Wait! Then someone also needs to do a session, later, with the other 2 members: different light, different style, different mood. Well, _different_ photos really. I'm not sure how well they will fit/match with the photos of the first session for a tight presentation.

Can't that second session be with all four together?


----------



## Village Idiot (May 30, 2008)

It really doesn't make sense to shoot two of the band members unless you're doing individual shots or they're kicking the other two guys out.

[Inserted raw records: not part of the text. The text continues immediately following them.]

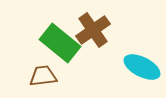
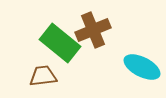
brown cross: rotated 12 degrees clockwise
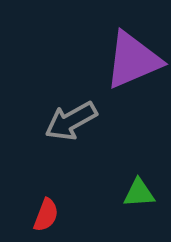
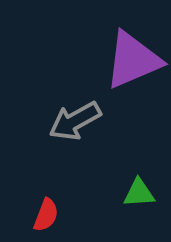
gray arrow: moved 4 px right
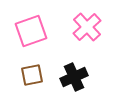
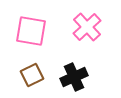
pink square: rotated 28 degrees clockwise
brown square: rotated 15 degrees counterclockwise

If you're shooting outside, at least pick up a reflector of some sort.


----------



## lisa_13 (May 30, 2008)

ill most likely be doing individual shots, as well as a few group shots. and when the other members return, we're doing another shoot.


----------



## lolo (Jun 11, 2008)

I have done a few amateur shoots for my friends who are in (or trying to be in) the music business, to use for albums and promotions, etc, and they turned out to be pretty successful for the most part. I'd say for bands try lots of different angles, shooting from below upwards or from above creates some cool angles. We too did the shoot just wandering around Chicago... you come across some cool things that you wouldn't necessarily think of ahead of time, and poses and ideas will just pop into your head. Just take a lot and see what turns out! Good luck!


----------